Unlike most big brands, independent fashion stores in suburban and regional parts of Wales have done better than expected in the months since June – partly because of a strong Welsh impetus to shop locally.

“I’ve noticed such a swell in local support,” says Kylie Repath, who owns Kylie Rose Boutique in Cardiff's castle quarter, and who was planning on opening a second outlet in Swansea until the pandemic hit. “The community has been so wonderful, and everybody wants to shop locally. I started a Facebook group in Swansea to drum up support for local businesses and we had 17,000 members within weeks – not bad for a city of 250,000 people.”

Repath, whose boutique sells eveningwear, has survived the last six months by diversifying into loungewear and facemasks, but also by relying on the help of her community – something that is often forgotten about at a government level. 

“These retailers are not only important on a business level, they also serve as community hubs,” says Tamara Cincik, the founder of government lobbying firm Fashion Roundtable. “They are a welcoming space and a familiar face at a time when so many feel isolated and vulnerable. Christmas is coming, the most important period in any retailers' calendar, we cannot allow these local lockdowns to go on for months without an understanding of the impact on our retailers and our local communities.”
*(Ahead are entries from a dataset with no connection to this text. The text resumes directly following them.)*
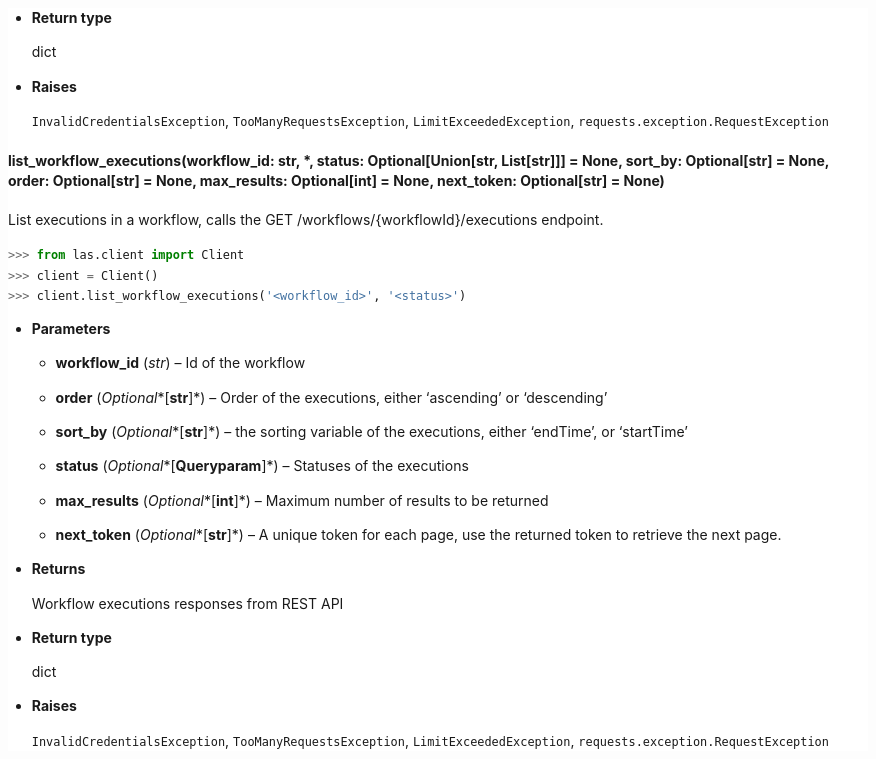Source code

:* **Return type**

    dict



* **Raises**

    `InvalidCredentialsException`, `TooManyRequestsException`, `LimitExceededException`, `requests.exception.RequestException`



#### list_workflow_executions(workflow_id: str, \*, status: Optional[Union[str, List[str]]] = None, sort_by: Optional[str] = None, order: Optional[str] = None, max_results: Optional[int] = None, next_token: Optional[str] = None)
List executions in a workflow, calls the GET /workflows/{workflowId}/executions endpoint.

```python
>>> from las.client import Client
>>> client = Client()
>>> client.list_workflow_executions('<workflow_id>', '<status>')
```


* **Parameters**

    
    * **workflow_id** (*str*) – Id of the workflow


    * **order** (*Optional**[**str**]*) – Order of the executions, either ‘ascending’ or ‘descending’


    * **sort_by** (*Optional**[**str**]*) – the sorting variable of the executions, either ‘endTime’, or ‘startTime’


    * **status** (*Optional**[**Queryparam**]*) – Statuses of the executions


    * **max_results** (*Optional**[**int**]*) – Maximum number of results to be returned


    * **next_token** (*Optional**[**str**]*) – A unique token for each page, use the returned token to retrieve the next page.



* **Returns**

    Workflow executions responses from REST API



* **Return type**

    dict



* **Raises**

    `InvalidCredentialsException`, `TooManyRequestsException`, `LimitExceededException`, `requests.exception.RequestException`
Small retailers in Wales are being compensated £1000 for the two-week period – but this is still less than many of them believe they would make were they allowed to operate. 

“These businesses need a comprehensive support package,” adds Cincik. “One which allows them to furlough staff if needed and helps them to boost their online sales through training and local network support, so they can get a real sense that the Government values them.”

Sara Jones of the Welsh Retail Consortium agrees. "Retailers are now gearing up for the vital festive trading period when a fifth of goods are bought. If shops can't trade in the run-up to Christmas that will be a catastrophe," she adds. 

Christmas is the one chance both smaller boutiques and bigger retailers have of recouping losses of the last six months. In Wales, much like in the rest of the country, the hope has been that people will use the money they saved over the last six months to lavish gifts on their loved ones. For some, like Diba Sohrab, it is all too late – but surviving boutiques will need assurances that hospitality and retail will be open in time for the Christmas rush. 

“I had a couple of months of fantastic footfall because people were coming out to support local businesses and so I felt quite hopeful,” says Smith, “and I’m sad to see that go again. We are supportive of our government, but I just hope it works. If they’re doing it now so they don’t have to do it again before Christmas, then that’s fine – but people will get upset if shops have to shut again, as at some point they won’t be able to reopen.”